Greg London wrote:
>>> And no open-ended processes are allowed per frame.
>> But.... Nothing about throwing exceptions is open-ended.
>
> How deep is your stack?
That does not really matter. What matters is the complexity of the flow.
I suspect I know what you're thinking here, based on what you say below; but
it's not the only possible scenario, and it's not what I am trying to advocate
as a reasonable use of exceptions, or even exceptions-as-goto.
For example, consider code with a single exception handler which sits at the
top of the program (first stack frame). Any exception, anywhere will jump to
this code and run it. That's pretty simple. It may pop 3 frames or 300.
Dosen't really matter; The complexity of the flow is, fundamentally, almost no
different than if the "throw" was rewritten to be a "call" to a function that
does whatever the handler does -- the key difference being that the stack
pointer is adjusted so that you can "return" to the top-level in one hop,
instead of having to "return -1" and test that 3 or 300 times, at each level
doing another "return -1" to pop one more stack frame off. That's the "win".
But it does not have to be complex or difficult to analyze. It could be. But
it does not have to be.
>> It "simply" pops the stack & starts to execute some other code.
>
> at least in life critical avionics, the verification
> process is bottom up. You verify the low level blocks
> do what they're supposed to do, and then you integrate
> the blocks. Integration does not change the behaviour
> of teh blocks, so integration does not require that you
> verify that you created new behaviours.
>
> How do you verify a low level block that does a throw?
> It will behave differently depending on who is doing the catch.
You have put the cart before the horse here. Or perhaps the airplane before
the tug.
The verification process you describe is premised on the idea that exceptions
are outlawed; and thus it would be hard to verify code with exceptions using
that process. Ok. Fine. No one is saying you need to use exceptions. No one
is saying that airplanes and life critical avionics need to use exceptions.
Heck, I am generally saying that there is a time & place for everything. And
that time is not "always" and that place is not "everywhere". But, if
exceptions were not outlawed, perhaps a different verification process would be
able to analyze appropriate use of them effectively.

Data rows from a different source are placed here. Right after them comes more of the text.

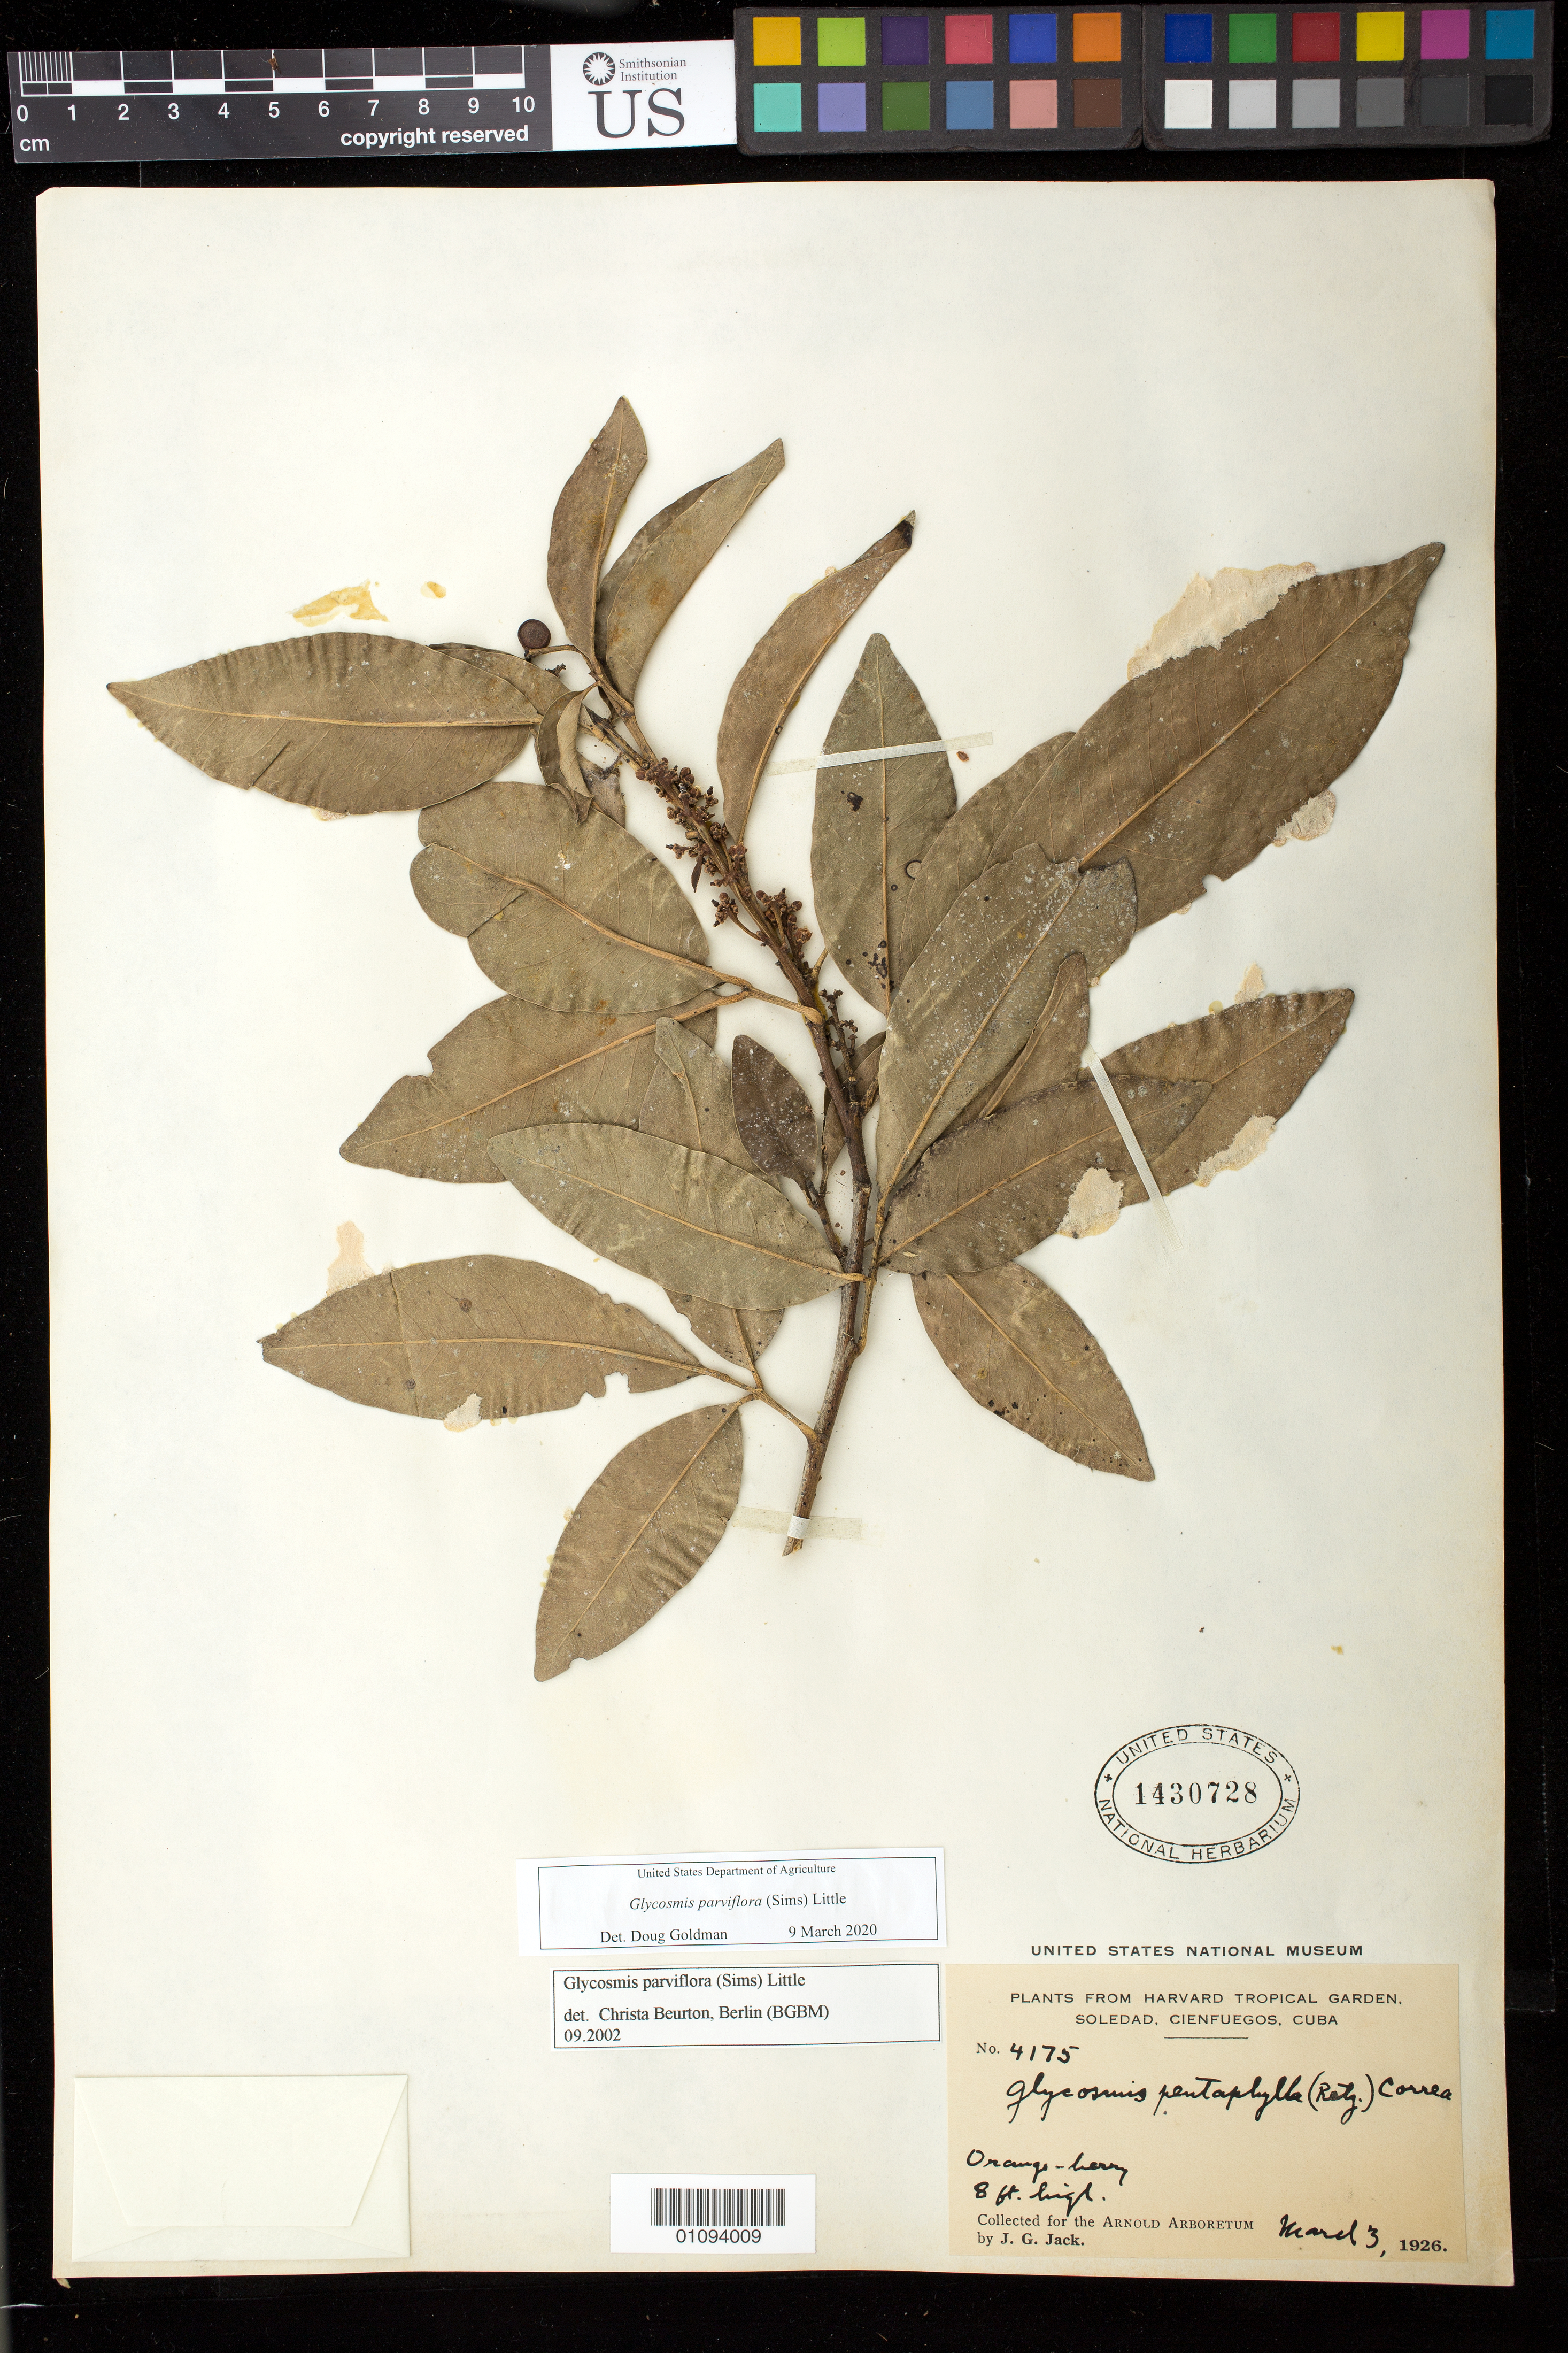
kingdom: Plantae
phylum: Tracheophyta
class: Magnoliopsida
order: Sapindales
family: Rutaceae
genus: Glycosmis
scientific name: Glycosmis parviflora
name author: (Sims) Little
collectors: J. G. Jack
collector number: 4175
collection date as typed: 03 Mar 1926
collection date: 1926-03-03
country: Cuba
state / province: Cienfuegos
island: Cuba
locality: Soledad, Cienguegos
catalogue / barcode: US 1430728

It's not a campaign to change avionics. It's not even a campaign to advocate
using Perl for avionics. If anything, you're making my general (marketing)
point -- Perl isn't best for everything.
> [...]
Not necessarily.
> At which point, the desktop application programmer will say
> something along the lines of "But I know what I'm doing".
>
> And the FAA guy will say "I can't prove that".
But do all programming techniques need to be approved by the FAA?